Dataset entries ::

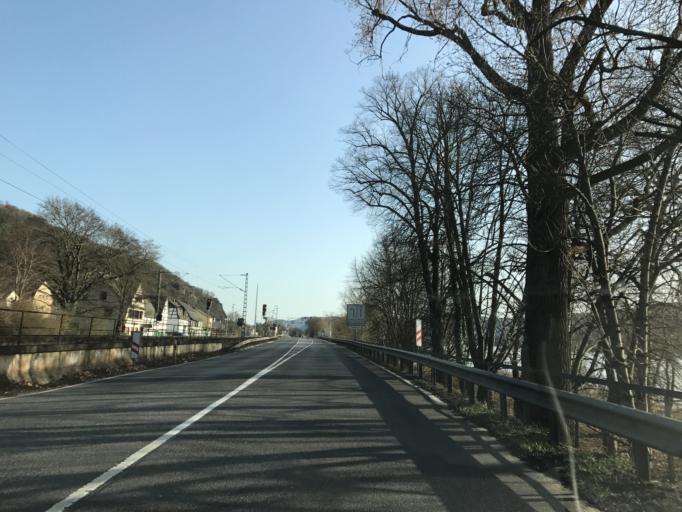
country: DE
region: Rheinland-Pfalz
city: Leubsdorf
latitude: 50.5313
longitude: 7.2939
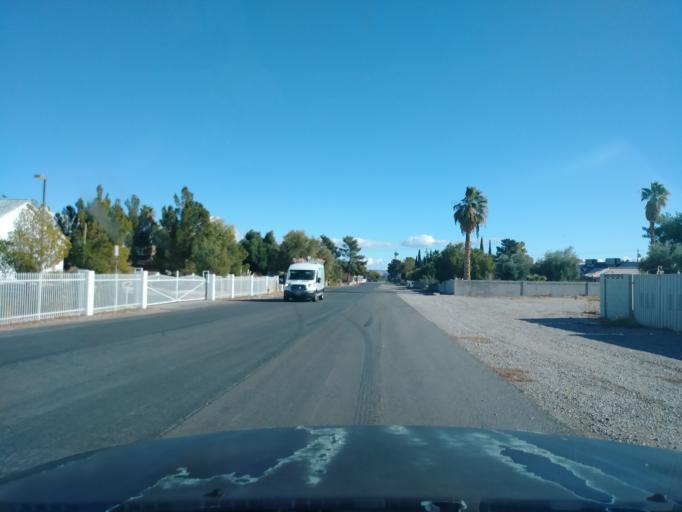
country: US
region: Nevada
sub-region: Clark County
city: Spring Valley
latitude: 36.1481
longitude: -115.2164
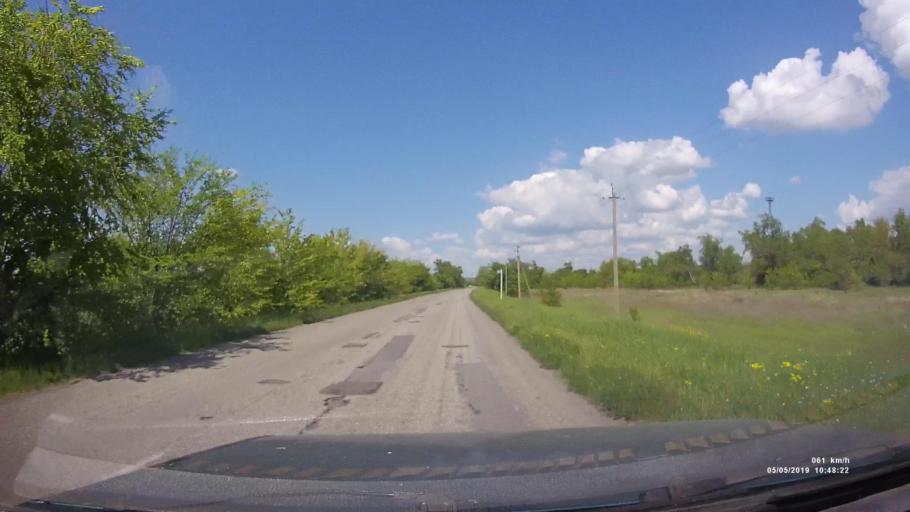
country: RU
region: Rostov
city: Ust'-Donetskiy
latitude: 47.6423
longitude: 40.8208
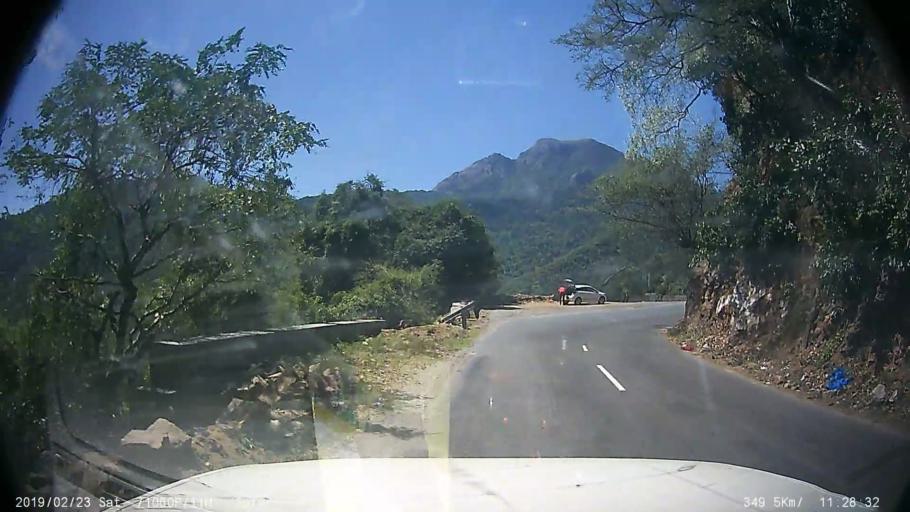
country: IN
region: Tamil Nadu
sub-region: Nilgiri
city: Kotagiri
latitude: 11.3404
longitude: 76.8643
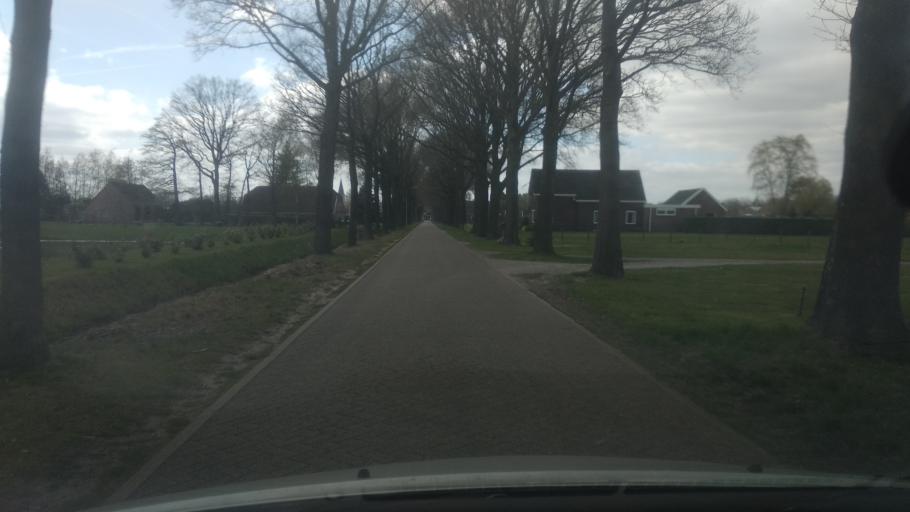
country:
--
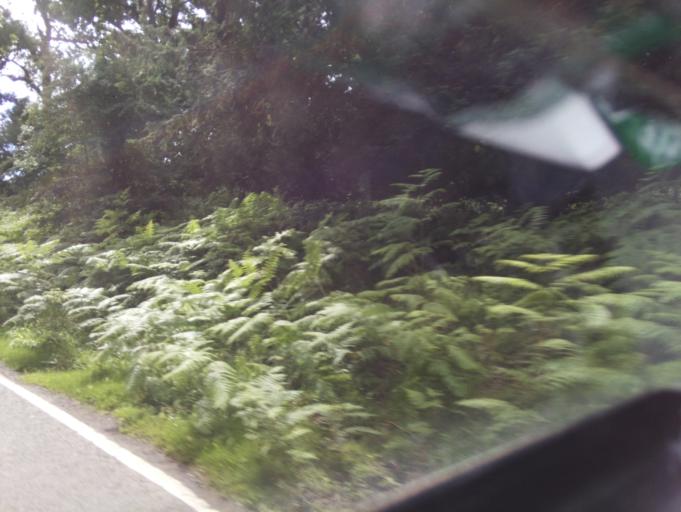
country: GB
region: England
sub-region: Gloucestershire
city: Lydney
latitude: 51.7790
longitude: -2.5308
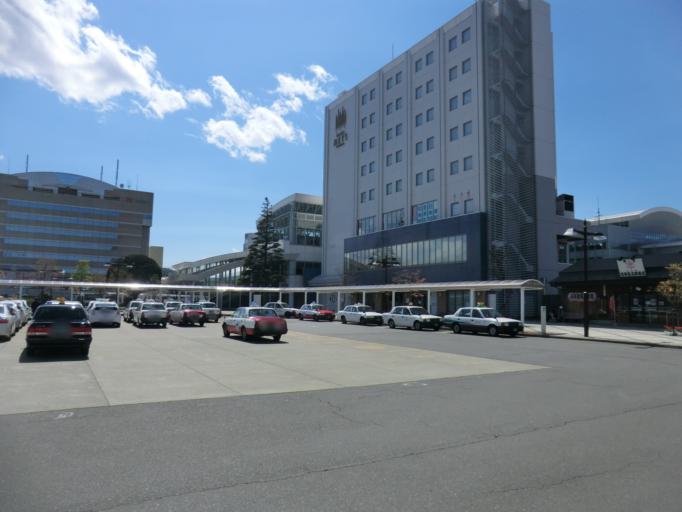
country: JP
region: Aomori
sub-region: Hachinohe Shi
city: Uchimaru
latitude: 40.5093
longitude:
--
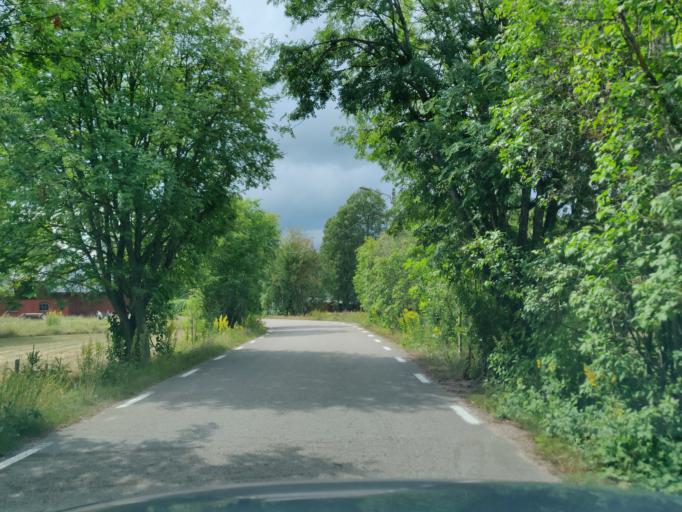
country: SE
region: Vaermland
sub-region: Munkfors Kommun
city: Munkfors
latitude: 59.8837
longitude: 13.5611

Do this :: Can you repeat the lines from the one with "city: Ust'-Donetskiy" up to and including the one with "longitude: 76.8643", leaving the pictures out of your answer?

Task response ::
city: Ust'-Donetskiy
latitude: 47.6423
longitude: 40.8208
country: IN
region: Tamil Nadu
sub-region: Nilgiri
city: Kotagiri
latitude: 11.3404
longitude: 76.8643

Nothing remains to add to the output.